Department of Medicine I, Klinik Landstraße, Vienna, Austria.
Karl Landsteiner Institute for Obesity and Metabolic Disorders, Vienna, Austria.
Obes Facts. 2021;14(5):510-519. doi: 10.1159/000517766. Epub 2021 Sep 8.
Cortisol is involved in the regulation of gluconeogenesis and glucose utilization. In morbid obesity (MO), the association of cortisol excretion with metabolic parameters is not well-characterized. In our study, we evaluated cortisol excretion in nondiabetic subjects with MO and its effect on glucose metabolism.
We included 1,249 nondiabetic patients with MO (79.8% females, mean BMI 44.9 ± 6.5 kg/m2, mean age 38 ± 11 years). Anthropometric data and cardiovascular risk factors were assessed, and an oral glucose tolerance test for calculation of insulin resistance was performed. Cortisol excretion was assessed on 2 consecutive days (24 h urine specimens).

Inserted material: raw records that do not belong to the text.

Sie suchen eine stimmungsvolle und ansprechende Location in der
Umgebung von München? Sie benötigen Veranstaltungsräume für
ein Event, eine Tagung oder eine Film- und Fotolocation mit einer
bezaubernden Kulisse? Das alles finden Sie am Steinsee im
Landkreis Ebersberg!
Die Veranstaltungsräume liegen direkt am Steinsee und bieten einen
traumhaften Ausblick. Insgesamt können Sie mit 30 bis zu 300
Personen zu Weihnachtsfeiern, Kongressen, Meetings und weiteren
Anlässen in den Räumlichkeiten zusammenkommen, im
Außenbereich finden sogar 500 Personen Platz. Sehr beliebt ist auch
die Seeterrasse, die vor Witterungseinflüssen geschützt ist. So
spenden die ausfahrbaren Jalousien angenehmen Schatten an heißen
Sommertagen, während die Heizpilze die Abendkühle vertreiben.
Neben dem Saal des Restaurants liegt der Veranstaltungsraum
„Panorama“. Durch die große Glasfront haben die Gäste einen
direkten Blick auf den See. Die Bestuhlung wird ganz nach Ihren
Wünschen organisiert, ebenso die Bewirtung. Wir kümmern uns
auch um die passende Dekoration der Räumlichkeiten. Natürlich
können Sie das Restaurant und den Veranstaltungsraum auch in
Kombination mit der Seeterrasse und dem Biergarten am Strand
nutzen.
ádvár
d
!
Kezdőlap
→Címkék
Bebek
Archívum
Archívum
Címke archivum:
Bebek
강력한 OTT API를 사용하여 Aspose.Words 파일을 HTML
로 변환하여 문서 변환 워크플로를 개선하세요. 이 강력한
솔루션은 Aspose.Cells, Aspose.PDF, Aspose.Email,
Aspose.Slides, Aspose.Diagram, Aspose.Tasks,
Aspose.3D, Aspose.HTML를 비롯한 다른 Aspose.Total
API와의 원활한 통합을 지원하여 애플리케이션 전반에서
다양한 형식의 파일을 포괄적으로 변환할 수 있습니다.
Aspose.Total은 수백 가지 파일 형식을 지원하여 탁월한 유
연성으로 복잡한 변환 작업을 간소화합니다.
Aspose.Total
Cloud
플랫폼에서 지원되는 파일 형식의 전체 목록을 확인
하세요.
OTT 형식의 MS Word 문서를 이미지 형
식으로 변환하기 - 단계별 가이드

Regarding cortisol excretion, patients were divided into 3 tertiles (urinary cortisol ≤51.6, >51.6 and <117.6, and ≥117.6 μg/24 h, respectively). Patients in the highest tertile were younger (p = 0.003), more obese (BMI: p = 0.040), had lower diastolic blood pressure ([DBP]; p = 0.012), lower total (p = 0.032) and LDL cholesterol (p = 0.021), fasting (p = 0.049) and 2-h glycemia (p = 0.028), 2-h insulinemia (p = 0.020), and HbA1c (p < 0.001), and a higher estimated glomerular filtration rate (eGFR) (p < 0.001). The glucose (p < 0.001) and insulin (p = 0.011) area under the curve (AUC) were also lower. Urinary cortisol excretion adjusted for age, sex, and eGFR was positively correlated with body weight (BW, beta = 0.076, p = 0.004) and overall glucose tolerance (oral disposition index, beta = 0.090, p = 0.011), and negatively with HbA1c (beta = -0.179, p < 0.001), 2-h glycemia (beta = -0.075, p = 0.032), AUC glucose (beta = -0.103, p = 0.002), and DBP (beta = -0.139, p < 0.001). HbA1c, BW, and DBP remained significant after multivariable analysis.
DISCUSSION/CONCLUSION: Despite being more obese, patients with higher cortisol excretion have a more favorable metabolic profile. These results deserve further attention regarding the respective mechanisms.
皮质醇参与葡萄糖生成和葡萄糖利用的调节。在病态肥胖(MO)中,皮质醇排泄与代谢参数的关系尚未得到很好的描述。在我们的研究中,我们评估了 MO 中非糖尿病患者的皮质醇排泄情况及其对葡萄糖代谢的影响。
我们纳入了 1249 名非糖尿病 MO 患者(79.8%为女性,平均 BMI 为 44.9±6.5kg/m2,平均年龄为 38±11 岁)。评估了患者的人体测量数据和心血管危险因素,并进行了口服葡萄糖耐量试验以计算胰岛素抵抗。皮质醇排泄在连续 2 天(24 小时尿标本)进行评估。
根据皮质醇排泄情况,患者被分为 3 个三分位数(尿皮质醇≤51.6、>51.6 和<117.6、≥117.6μg/24h)。处于最高三分位的患者更年轻(p=0.003),更肥胖(BMI:p=0.040),舒张压(DBP;p=0.012)更低,总胆固醇(p=0.032)和 LDL 胆固醇(p=0.021)、空腹(p=0.049)和 2 小时血糖(p=0.028)、2 小时胰岛素(p=0.020)和 HbA1c(p<0.001)水平更低,肾小球滤过率估计值(eGFR)更高(p<0.001)。血糖(p<0.001)和胰岛素(p=0.011)的曲线下面积(AUC)也较低。经年龄、性别和 eGFR 校正的尿皮质醇排泄与体重(BW,β=0.076,p=0.004)和总体葡萄糖耐量(口服处置指数,β=0.090,p=0.011)呈正相关,与 HbA1c(β=-0.179,p<0.001)、2 小时血糖(β=-0.075,p=0.032)、AUC 葡萄糖(β=-0.103,p=0.002)和 DBP(β=-0.139,p<0.001)呈负相关。多变量分析后,HbA1c、BW 和 DBP 仍然具有统计学意义。
讨论/结论:尽管更肥胖,皮质醇排泄较高的患者具有更有利的代谢特征。这些结果值得进一步关注各自的机制。